| Excerpts from a dataset |
+--
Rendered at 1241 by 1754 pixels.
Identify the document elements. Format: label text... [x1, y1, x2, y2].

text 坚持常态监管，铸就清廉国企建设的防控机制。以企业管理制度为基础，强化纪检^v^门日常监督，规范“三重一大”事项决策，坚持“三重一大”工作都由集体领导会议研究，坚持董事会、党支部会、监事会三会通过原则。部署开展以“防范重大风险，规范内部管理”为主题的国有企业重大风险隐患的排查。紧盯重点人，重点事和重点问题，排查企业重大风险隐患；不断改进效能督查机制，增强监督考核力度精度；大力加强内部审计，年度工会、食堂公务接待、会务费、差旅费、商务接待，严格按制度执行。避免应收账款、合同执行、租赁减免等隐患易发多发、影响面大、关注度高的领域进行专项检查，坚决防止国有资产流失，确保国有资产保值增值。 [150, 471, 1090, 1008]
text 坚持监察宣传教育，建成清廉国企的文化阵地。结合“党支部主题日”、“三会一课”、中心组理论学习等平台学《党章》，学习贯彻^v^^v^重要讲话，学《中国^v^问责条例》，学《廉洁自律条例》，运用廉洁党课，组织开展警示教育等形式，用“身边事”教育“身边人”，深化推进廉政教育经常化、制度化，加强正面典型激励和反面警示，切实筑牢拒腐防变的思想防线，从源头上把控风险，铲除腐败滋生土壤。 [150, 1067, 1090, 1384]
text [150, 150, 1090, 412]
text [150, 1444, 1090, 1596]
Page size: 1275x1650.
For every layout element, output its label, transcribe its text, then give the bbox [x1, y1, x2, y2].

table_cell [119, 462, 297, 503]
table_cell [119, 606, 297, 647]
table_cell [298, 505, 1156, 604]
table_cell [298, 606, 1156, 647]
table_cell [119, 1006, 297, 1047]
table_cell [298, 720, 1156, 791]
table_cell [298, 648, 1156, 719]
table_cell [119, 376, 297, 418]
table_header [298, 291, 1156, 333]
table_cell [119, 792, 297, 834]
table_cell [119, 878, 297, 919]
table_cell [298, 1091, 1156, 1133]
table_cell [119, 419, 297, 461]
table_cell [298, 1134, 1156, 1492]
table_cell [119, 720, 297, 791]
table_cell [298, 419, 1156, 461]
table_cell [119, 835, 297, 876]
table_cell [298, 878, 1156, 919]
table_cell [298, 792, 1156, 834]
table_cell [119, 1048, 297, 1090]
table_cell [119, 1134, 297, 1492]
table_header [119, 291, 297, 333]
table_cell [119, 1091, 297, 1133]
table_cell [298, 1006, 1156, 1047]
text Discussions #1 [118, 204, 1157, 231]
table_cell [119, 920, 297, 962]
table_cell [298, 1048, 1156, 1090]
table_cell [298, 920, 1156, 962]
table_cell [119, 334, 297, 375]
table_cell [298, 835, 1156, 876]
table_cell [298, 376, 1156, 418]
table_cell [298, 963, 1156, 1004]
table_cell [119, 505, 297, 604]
+--
| DIRECTIVE |
Print every record exactly as written.

| FINAL ANSWER |
Rendered at 1241 by 1754 pixels.
Identify the document elements. Format: label text... [x1, y1, x2, y2].

text 坚持常态监管，铸就清廉国企建设的防控机制。以企业管理制度为基础，强化纪检^v^门日常监督，规范“三重一大”事项决策，坚持“三重一大”工作都由集体领导会议研究，坚持董事会、党支部会、监事会三会通过原则。部署开展以“防范重大风险，规范内部管理”为主题的国有企业重大风险隐患的排查。紧盯重点人，重点事和重点问题，排查企业重大风险隐患；不断改进效能督查机制，增强监督考核力度精度；大力加强内部审计，年度工会、食堂公务接待、会务费、差旅费、商务接待，严格按制度执行。避免应收账款、合同执行、租赁减免等隐患易发多发、影响面大、关注度高的领域进行专项检查，坚决防止国有资产流失，确保国有资产保值增值。 [150, 471, 1090, 1008]
text 坚持监察宣传教育，建成清廉国企的文化阵地。结合“党支部主题日”、“三会一课”、中心组理论学习等平台学《党章》，学习贯彻^v^^v^重要讲话，学《中国^v^问责条例》，学《廉洁自律条例》，运用廉洁党课，组织开展警示教育等形式，用“身边事”教育“身边人”，深化推进廉政教育经常化、制度化，加强正面典型激励和反面警示，切实筑牢拒腐防变的思想防线，从源头上把控风险，铲除腐败滋生土壤。 [150, 1067, 1090, 1384]
text [150, 150, 1090, 412]
text [150, 1444, 1090, 1596]
Page size: 1275x1650.
For every layout element, output its label, transcribe its text, then give the bbox [x1, y1, x2, y2].

table_cell [119, 462, 297, 503]
table_cell [119, 606, 297, 647]
table_cell [298, 505, 1156, 604]
table_cell [298, 606, 1156, 647]
table_cell [119, 1006, 297, 1047]
table_cell [298, 720, 1156, 791]
table_cell [298, 648, 1156, 719]
table_cell [119, 376, 297, 418]
table_header [298, 291, 1156, 333]
table_cell [119, 792, 297, 834]
table_cell [119, 878, 297, 919]
table_cell [298, 1091, 1156, 1133]
table_cell [119, 419, 297, 461]
table_cell [298, 1134, 1156, 1492]
table_cell [119, 720, 297, 791]
table_cell [298, 419, 1156, 461]
table_cell [119, 835, 297, 876]
table_cell [298, 878, 1156, 919]
table_cell [298, 792, 1156, 834]
table_cell [119, 1048, 297, 1090]
table_cell [119, 1134, 297, 1492]
table_header [119, 291, 297, 333]
table_cell [119, 1091, 297, 1133]
table_cell [298, 1006, 1156, 1047]
text Discussions #1 [118, 204, 1157, 231]
table_cell [119, 920, 297, 962]
table_cell [298, 1048, 1156, 1090]
table_cell [298, 920, 1156, 962]
table_cell [119, 334, 297, 375]
table_cell [298, 835, 1156, 876]
table_cell [298, 376, 1156, 418]
table_cell [298, 963, 1156, 1004]
table_cell [119, 505, 297, 604]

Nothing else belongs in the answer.